← Back to context

Comment by segmondy

7 months ago

I do deepseek at 5tk/sec at home and I'm happy with it. I don't need to do agent stuff to gain from it, I was saving to eventually build out enough to run it at 10tk/sec, but with kimi k2, plan has changed and the savings continue with a goal to run it at 5 tk/sec at home.

I agree, 5 tokens per second is plenty fast for casual use.

  • Also works perfectly fine in fire-and-forget, non-interactive agentic workflows. My dream scenario is that I create a bunch of kanban tickets and assign them to one or more AI personas[1], and wake up to some Pull Requests the next morning. I'd me more concerned about tickets-per-day, and not tk/s as I have no interest in watching the inner-workings of the model.

    1. Some more creative than others, with slightly different injected prompts or perhaps even different models entirely.

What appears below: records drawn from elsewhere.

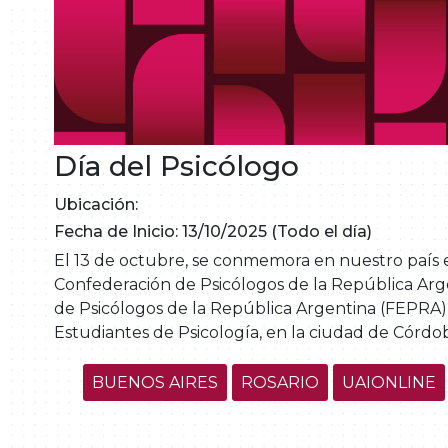
Día del Psicólogo
Ubicación:
Fecha de Inicio: 13/10/2025 (Todo el día)
El 13 de octubre, se conmemora en nuestro país el
Confederación de Psicólogos de la República Arg
de Psicólogos de la República Argentina (FEPRA)
Estudiantes de Psicología, en la ciudad de Córdo
BUENOS AIRES
ROSARIO
UAIONLINE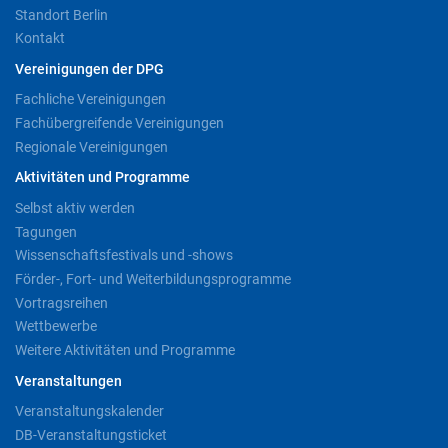
Standort Berlin
Kontakt
Vereinigungen der DPG
Fachliche Vereinigungen
Fachübergreifende Vereinigungen
Regionale Vereinigungen
Aktivitäten und Programme
Selbst aktiv werden
Tagungen
Wissenschaftsfestivals und -shows
Förder-, Fort- und Weiterbildungsprogramme
Vortragsreihen
Wettbewerbe
Weitere Aktivitäten und Programme
Veranstaltungen
Veranstaltungskalender
DB-Veranstaltungsticket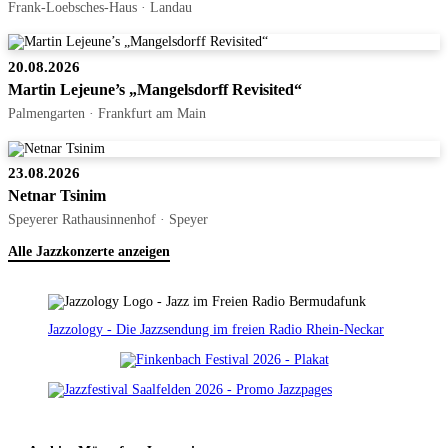
Frank-Loebsches-Haus · Landau
20.08.2026
Martin Lejeune’s „Mangelsdorff Revisited“
Palmengarten · Frankfurt am Main
23.08.2026
Netnar Tsinim
Speyerer Rathausinnenhof · Speyer
Alle Jazzkonzerte anzeigen
Jazzology - Die Jazzsendung im freien Radio Rhein-Neckar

    • > I create a bunch of kanban tickets and assign them to one or more AI personas[1],

      Yeah that. Why can't we just `find ./tasks/ | grep \.md$ | xargs llm`. Can't we just write up a government proposal style document, have LLM recursively down into sub-sub-projects and back up until the original proposal document can be translated into a completion report. Constantly correcting a humongous LLM with infinite context length that can keep everything in its head doesn't feel like the right approach.

      2 replies →

  • Cosign for chat, that's my bar for usable on mobile phone (and correlates well with avg. reading speed)

  • It was, last year 5tk/s was reasonable. If you wanted to proof read a paragraph or rewrite some bullet points into a PowerPoint slide.

    Now, with agentic coding, thinking models, a “chat with my pdf” or whatever artifacts are being called now, no, I don’t think 5/s is enough.